LIVE PRODUCT
Crawl API
Crawl API handles same-origin discovery, robots-aware crawling, page caps, and progress tracking through one async contract. It is built for teams that need bounded site walks without owning the queueing and crawl-control layer themselves.
Endpoint
POST /v1/crawl
Poll GET /v1/crawl/:jobId and cancel queued jobs with DELETE /v1/crawl/:jobId.
Credits
1 credit per completed page
Credits are reserved up front based on max_pages and finalized as the crawl completes.
Output
Progress JSON with page status list
Read crawl progress, job status, and per-page status from the status endpoint.
Request parameters
| Name | Type | Required | Description |
|---|---|---|---|
| domain | string | Yes | Starting domain or URL. HTTPS is assumed if omitted. |
| max_pages | integer | No | Maximum pages to crawl. Defaults to 50. Range 1-500. |
| depth | integer | No | Link depth from the seed URL. Defaults to 3. Range 1-5. |
| include_patterns | string[] | No | Optional glob-style path allowlist. |
| exclude_patterns | string[] | No | Optional glob-style path denylist. |
| render_js | boolean | No | Use browser-backed rendering for page fetches when true. Defaults to false. |
| use_proxy | auto | always | never | No | Proxy strategy for fetches. Defaults to auto. |
| webhook_url | string | No | Optional completion webhook target. |
Response fields
| Name | Type | Description |
|---|---|---|
| job_id | string | Crawl job identifier. |
| request_id | string | Request identifier for tracing the public API call. |
| trace_id | string | Trace identifier attached to the crawl lifecycle. |
| status | string | Current job status such as queued, running, completed, failed, cancelled, or expired. |
| domain | string | Normalized crawl seed URL. |
| max_pages | integer | Configured crawl page budget. |
| depth | integer | Configured crawl depth. |
| pages_found | integer | Pages discovered so far. |
| pages_completed | integer | Pages completed successfully. |
| pages_failed | integer | Pages that failed or were skipped. |
| credits_reserved | integer | Credits reserved from the configured crawl budget. |
| credits_charged | integer | Credits actually charged so far. |
| webhook_url | string | null | Configured webhook target, if any. |
| error | object | undefined | Present on failed, cancelled, or expired jobs. |
| pages | array | Per-page status objects with url, status, title, error_code, and fetched_at. |
Code examples
Switch languages in one place. The examples below all follow the current Crawl API contract.

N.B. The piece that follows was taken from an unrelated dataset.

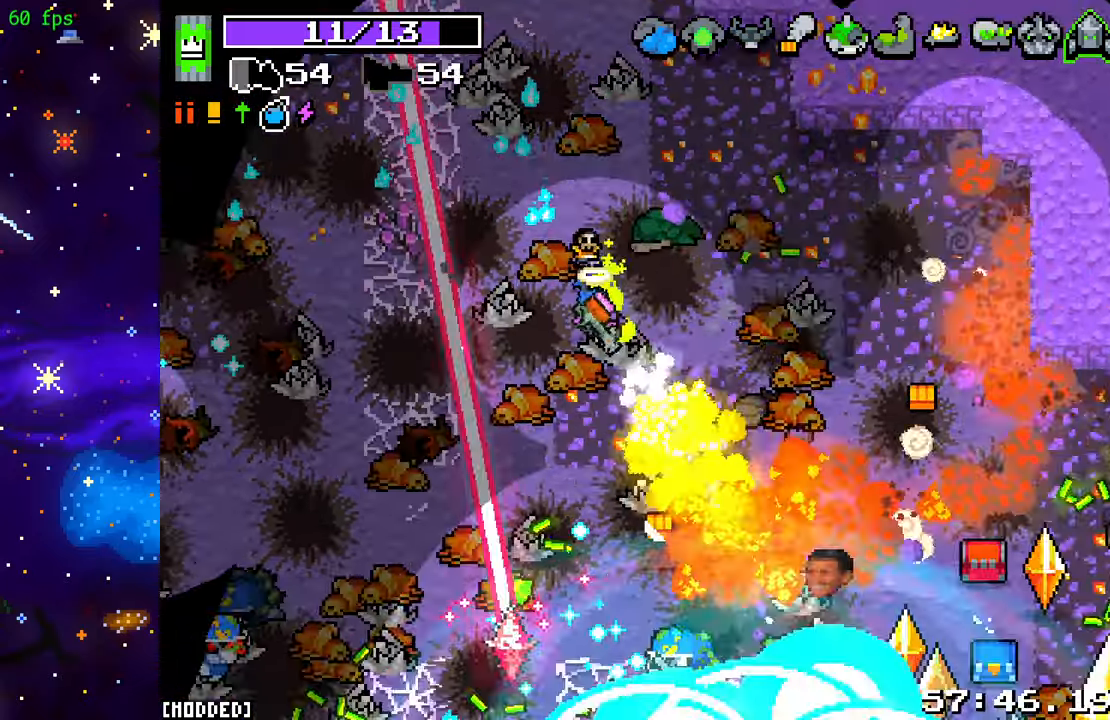
{"buttons": ["R2"], "left_stick": "right", "right_stick": "down-right", "events": [[133, "left_stick", "down-right"], [300, "left_stick", "right"]]}
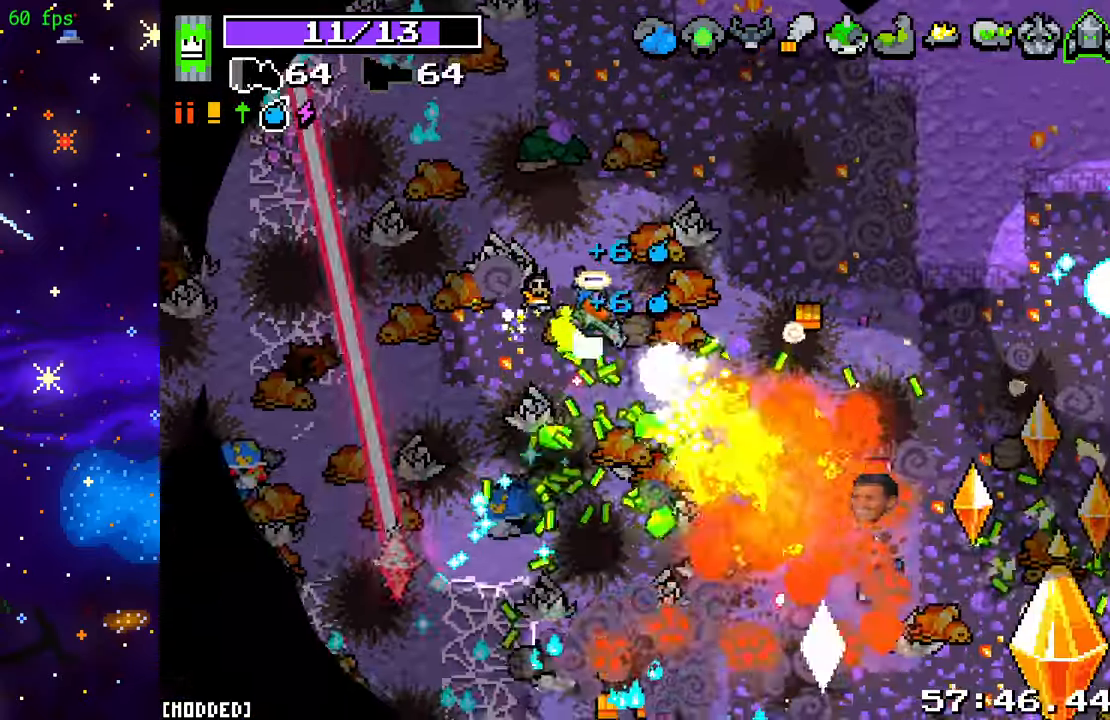
{"buttons": ["R2"], "left_stick": "right", "right_stick": "down-left", "events": [[167, "R2", "up"], [167, "right_stick", "down-left"], [217, "left_stick", "up-left"], [267, "R2", "down"], [367, "left_stick", "center"], [483, "left_stick", "right"]]}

Start with the raw HTTP request and poll flow.
curl -X POST "https://api.orbitscraper.com/v1/crawl" \
-H "x-api-key: ORS_live_1234567890" \
-H "Content-Type: application/json" \
-d '{
"domain": "https://docs.example.com",
"max_pages": 25,
"depth": 2,
"include_patterns": ["/blog/**", "/docs/**"],
"exclude_patterns": ["/account/**"],
"render_js": false,
"use_proxy": "auto"
}'
curl -X GET "https://api.orbitscraper.com/v1/crawl/crawl_123456" \
-H "x-api-key: ORS_live_1234567890"
curl -X DELETE "https://api.orbitscraper.com/v1/crawl/crawl_123456" \
-H "x-api-key: ORS_live_1234567890"Response examples
This is the payload shape you get back from the current public API contract for Crawl API.
Queued response
The first response confirms the job was accepted and tells you what to poll.
{
"request_id": "req_xyz",
"trace_id": "trace_xyz",
"job_id": "crawl_123456",
"status": "queued",
"crawl_credits_reserved": 25
}Completed response
After polling, this is the final payload your app reads.
{
"job_id": "crawl_123456",
"request_id": "req_xyz",
"trace_id": "trace_xyz",
"status": "completed",
"domain": "https://docs.example.com",
"max_pages": 25,
"depth": 2,
"pages_found": 18,
"pages_completed": 16,
"pages_failed": 2,
"credits_reserved": 25,
"credits_charged": 16,
"webhook_url": null,
"pages": [
{
"url": "https://docs.example.com/getting-started",
"status": "completed",
"title": "Getting started",
"error_code": null,
"fetched_at": "2026-03-27T10:40:00.000Z"
}
]
}Operational notes
- The current public contract uses domain, include_patterns, and exclude_patterns rather than singular url or pattern fields.
- Only queued crawl jobs can be cancelled through DELETE /v1/crawl/:jobId.
- The current deployment bills 1 credit per completed page and reserves credits from the max_pages budget up front.